15 Comments on 8 Apps That Help You Make eBooks

  1. You should include http://www.reedsy.com in that list. On a similar usability level as Vellum but with many great additional features including print-ready PDF export.

  2. Atlantis Word Processor, which I’ve been recommending for several years, exports to EPUB beautifully. I don’t use it because it doesn’t fit my workflow process, but it was way ahead of the curve. http://www.atlantiswordprocessor.com/en/

    • Not sure how they stay in business because you never hear about them but Atlantis has been my favorite for at least 5 years. Those who haven’t tried it, should.

  3. I can’t sing Sigil’s praises enough, especially with some of the killer plugins available. I use epub3-itizer, kindle maker, epubcheck, and a okugin to automagically insert Apple’s wonky little code.

  4. “although you shouldn’t distribute them to other professionals”

    Other professionals aren’t buying my books. Ordinary people are, and they’ll never, ever look at the source code. Who’s *your* audience?

    • Occasionally, Amazon will reject books made from Calibre because they’re so bad, but I suspect that’s for a more complicated book than fiction.

    • I think you have to be careful regardless, because the indie publishing revolution has ensured that some of our readers in fact *are* professionals. I manage a nano-press and have published both my own work and that of others fairly extensively, but I remain a voracious reader (as all writers tend to). And you’re probably right I don’t look at source code, but if I open a badly formatted book (extra space between paragraphs that aren’t indented, e.g.), I close it and get a refund. This is why we need to be make sure we’re doing our best with things like editing, proofreading, layout, formatting, and cover design. Being cavalier about such things is detrimental not only to one’s own brand but indie publishing-dom in general.

  5. there is also a good number of iOS apps to make iBooks as well as kindle ebooks like Daedalus and Creative Book Builder.

  6. Aside from my favorite, Atlantis, you should also add the on-line Papyrus to your list http://papyrus.yourstory.com/

  7. I have Jutoh on my Raspberry Pi (it is free).

    There’s also at least one editor for iOS: Easy ePub Creator Pro ($4.99). Does both reflow and FXL.

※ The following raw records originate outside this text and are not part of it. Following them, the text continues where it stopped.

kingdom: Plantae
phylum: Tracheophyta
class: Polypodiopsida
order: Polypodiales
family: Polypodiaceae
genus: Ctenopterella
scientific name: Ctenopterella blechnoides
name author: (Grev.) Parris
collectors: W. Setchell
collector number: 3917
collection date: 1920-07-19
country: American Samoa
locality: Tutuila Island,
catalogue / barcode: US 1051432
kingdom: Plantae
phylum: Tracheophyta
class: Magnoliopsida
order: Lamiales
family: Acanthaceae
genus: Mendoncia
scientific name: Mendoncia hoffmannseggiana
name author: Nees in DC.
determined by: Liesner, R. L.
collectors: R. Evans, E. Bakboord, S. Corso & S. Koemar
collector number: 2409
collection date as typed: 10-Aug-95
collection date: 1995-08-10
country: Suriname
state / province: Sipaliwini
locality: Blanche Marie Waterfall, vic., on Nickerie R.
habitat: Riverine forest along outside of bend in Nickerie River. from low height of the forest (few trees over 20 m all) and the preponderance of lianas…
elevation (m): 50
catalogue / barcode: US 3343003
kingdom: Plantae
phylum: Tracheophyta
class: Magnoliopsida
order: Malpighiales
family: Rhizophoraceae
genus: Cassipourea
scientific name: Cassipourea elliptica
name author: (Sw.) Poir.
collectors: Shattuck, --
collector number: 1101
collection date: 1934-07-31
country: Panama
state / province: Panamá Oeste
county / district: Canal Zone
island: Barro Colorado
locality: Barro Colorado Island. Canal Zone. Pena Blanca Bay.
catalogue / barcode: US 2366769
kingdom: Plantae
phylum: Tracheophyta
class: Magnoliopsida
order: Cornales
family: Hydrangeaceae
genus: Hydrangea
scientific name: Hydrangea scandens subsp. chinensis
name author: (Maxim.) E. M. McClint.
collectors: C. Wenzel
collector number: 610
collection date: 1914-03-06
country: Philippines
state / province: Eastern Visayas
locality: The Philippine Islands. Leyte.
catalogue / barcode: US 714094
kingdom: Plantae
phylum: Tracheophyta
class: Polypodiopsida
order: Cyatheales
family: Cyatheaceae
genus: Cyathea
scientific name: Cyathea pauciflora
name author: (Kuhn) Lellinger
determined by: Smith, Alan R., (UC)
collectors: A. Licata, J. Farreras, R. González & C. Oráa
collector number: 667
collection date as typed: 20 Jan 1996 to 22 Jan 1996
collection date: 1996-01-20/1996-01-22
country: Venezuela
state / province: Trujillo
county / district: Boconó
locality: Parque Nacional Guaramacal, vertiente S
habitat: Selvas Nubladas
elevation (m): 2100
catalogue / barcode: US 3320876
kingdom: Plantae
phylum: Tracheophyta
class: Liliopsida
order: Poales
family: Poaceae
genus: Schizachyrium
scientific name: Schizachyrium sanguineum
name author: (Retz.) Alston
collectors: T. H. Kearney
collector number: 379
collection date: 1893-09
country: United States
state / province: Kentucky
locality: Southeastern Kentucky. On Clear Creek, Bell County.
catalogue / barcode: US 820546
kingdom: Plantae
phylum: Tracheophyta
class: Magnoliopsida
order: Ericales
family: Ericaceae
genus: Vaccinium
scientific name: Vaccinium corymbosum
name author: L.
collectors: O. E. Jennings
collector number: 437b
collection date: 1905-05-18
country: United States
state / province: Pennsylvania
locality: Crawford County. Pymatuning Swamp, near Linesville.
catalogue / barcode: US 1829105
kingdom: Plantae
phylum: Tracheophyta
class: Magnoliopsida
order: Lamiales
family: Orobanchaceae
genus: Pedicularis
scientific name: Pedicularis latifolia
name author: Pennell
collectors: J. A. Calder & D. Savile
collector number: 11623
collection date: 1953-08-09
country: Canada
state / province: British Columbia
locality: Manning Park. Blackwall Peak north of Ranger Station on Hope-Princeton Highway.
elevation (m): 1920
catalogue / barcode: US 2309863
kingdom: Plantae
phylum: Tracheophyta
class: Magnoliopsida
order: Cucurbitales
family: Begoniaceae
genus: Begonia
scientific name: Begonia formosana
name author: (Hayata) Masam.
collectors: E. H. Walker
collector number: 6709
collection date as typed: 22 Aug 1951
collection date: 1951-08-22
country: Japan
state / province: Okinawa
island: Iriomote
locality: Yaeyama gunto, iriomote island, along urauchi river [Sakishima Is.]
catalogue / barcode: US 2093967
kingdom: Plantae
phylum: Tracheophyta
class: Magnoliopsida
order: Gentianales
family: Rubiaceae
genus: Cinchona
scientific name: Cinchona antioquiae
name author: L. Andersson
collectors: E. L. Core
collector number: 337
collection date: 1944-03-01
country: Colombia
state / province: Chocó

  8. Thank’s for your text. I use viewporter http://viewporter.com/viewporter_editor/ I don’t know why not a lot of people use it. It’s very good.

  9. “Calibre makes ebooks which look okay, but the code is absolutely atrocious”

    Come on Nate, you know that Calibre (the converter) and Calibre’s “Edit Book” are separate things.*

    Calibre’s editor is functionally equivalent to Sigil. Anything that can be done in Sigil can be done in Calibre’s editor and vice versa.

    Yes, Calibre can convert from Format X (DOCX/ODT/…) to Format Y (EPUB/AZW/KF8) and sometimes create some hideous code, but that is a separate issue.**


    * You can reach Calibre’s editor by right clicking a book in Calibre and pressing “Edit book”.

    ** And highly dependent on how clean your input is. If you have a properly styled DOCX in, you will get a clean EPUB out. If you pushed every single button in Microsoft Word and never used styles, you may get hideous code.

    “(Calibre-made ebooks have even been banned by Amazon once or twice).”

    The only Amazon-approved way to submit books to Amazon is by using Amazon’s KindlePreviewer or Kindlegen.

    Converting to those formats using Calibre should only be for personal usage, or non-commercial usage (like if you were uploading public domain books to share on MobileRead).

    Want to sell on Amazon though? Better use their official tools.

  10. There’s one simple reason to buy Vellum; of the apps you mentioned, it’s the best. The cost of access is high, given, as you note, that it’s not only $200 but also Mac-only, but honestly, having used nearly every app you mentioned (first I’ve heard of Calligrapha), Vellum is perfect at what it does.

    And having just tried Kindle Create, the latter is basically a cross-platform, Kindle-only version of Vellum.

    I’ve reviewed both on Exciting Press. Here’s for Vellum:


  11. Bookbinder is a new, web-based formatting tool I’ve been working on. It offers lots of features that are missing in other apps (tables, internal link, custom fonts) and it’s really easy to use.